### What is being asked
Rewrite the text in the rows below as a numbered list, from the first line of the rows through the line containing "Einklang zu bringen. Deswegen erproben wir", inclusive. Leave out blank lines.

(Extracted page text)
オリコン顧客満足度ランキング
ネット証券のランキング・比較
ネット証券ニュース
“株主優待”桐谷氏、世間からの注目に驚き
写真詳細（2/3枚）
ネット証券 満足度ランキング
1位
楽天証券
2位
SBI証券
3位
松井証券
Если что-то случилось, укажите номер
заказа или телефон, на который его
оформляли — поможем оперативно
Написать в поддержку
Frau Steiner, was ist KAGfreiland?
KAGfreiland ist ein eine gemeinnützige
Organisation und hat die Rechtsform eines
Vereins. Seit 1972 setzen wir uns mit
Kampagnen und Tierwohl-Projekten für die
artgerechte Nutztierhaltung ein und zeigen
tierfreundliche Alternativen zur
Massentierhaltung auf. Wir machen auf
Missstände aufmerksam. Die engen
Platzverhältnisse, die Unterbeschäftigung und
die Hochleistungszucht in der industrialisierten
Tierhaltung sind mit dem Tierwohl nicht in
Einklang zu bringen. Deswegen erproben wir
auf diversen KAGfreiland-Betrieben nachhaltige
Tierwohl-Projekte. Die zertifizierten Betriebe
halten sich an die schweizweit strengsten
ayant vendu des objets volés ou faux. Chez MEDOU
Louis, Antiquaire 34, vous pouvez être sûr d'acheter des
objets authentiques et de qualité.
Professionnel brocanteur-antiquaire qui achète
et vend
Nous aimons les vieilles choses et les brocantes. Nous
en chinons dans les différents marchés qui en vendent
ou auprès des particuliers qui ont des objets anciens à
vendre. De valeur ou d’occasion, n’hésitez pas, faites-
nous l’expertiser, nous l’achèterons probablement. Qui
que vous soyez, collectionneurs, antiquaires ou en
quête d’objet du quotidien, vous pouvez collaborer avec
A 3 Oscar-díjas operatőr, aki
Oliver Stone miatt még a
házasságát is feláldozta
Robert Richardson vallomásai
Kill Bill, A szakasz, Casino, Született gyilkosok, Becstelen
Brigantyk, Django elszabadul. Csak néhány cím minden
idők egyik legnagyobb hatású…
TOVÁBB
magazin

### Result
1. オリコン顧客満足度ランキング
2. ネット証券のランキング・比較
3. ネット証券ニュース
4. “株主優待”桐谷氏、世間からの注目に驚き
5. 写真詳細（2/3枚）
6. ネット証券 満足度ランキング
7. 1位
8. 楽天証券
9. 2位
10. SBI証券
11. 3位
12. 松井証券
13. Если что-то случилось, укажите номер
14. заказа или телефон, на который его
15. оформляли — поможем оперативно
16. Написать в поддержку
17. Frau Steiner, was ist KAGfreiland?
18. KAGfreiland ist ein eine gemeinnützige
19. Organisation und hat die Rechtsform eines
20. Vereins. Seit 1972 setzen wir uns mit
21. Kampagnen und Tierwohl-Projekten für die
22. artgerechte Nutztierhaltung ein und zeigen
23. tierfreundliche Alternativen zur
24. Massentierhaltung auf. Wir machen auf
25. Missstände aufmerksam. Die engen
26. Platzverhältnisse, die Unterbeschäftigung und
27. die Hochleistungszucht in der industrialisierten
28. Tierhaltung sind mit dem Tierwohl nicht in
29. Einklang zu bringen. Deswegen erproben wir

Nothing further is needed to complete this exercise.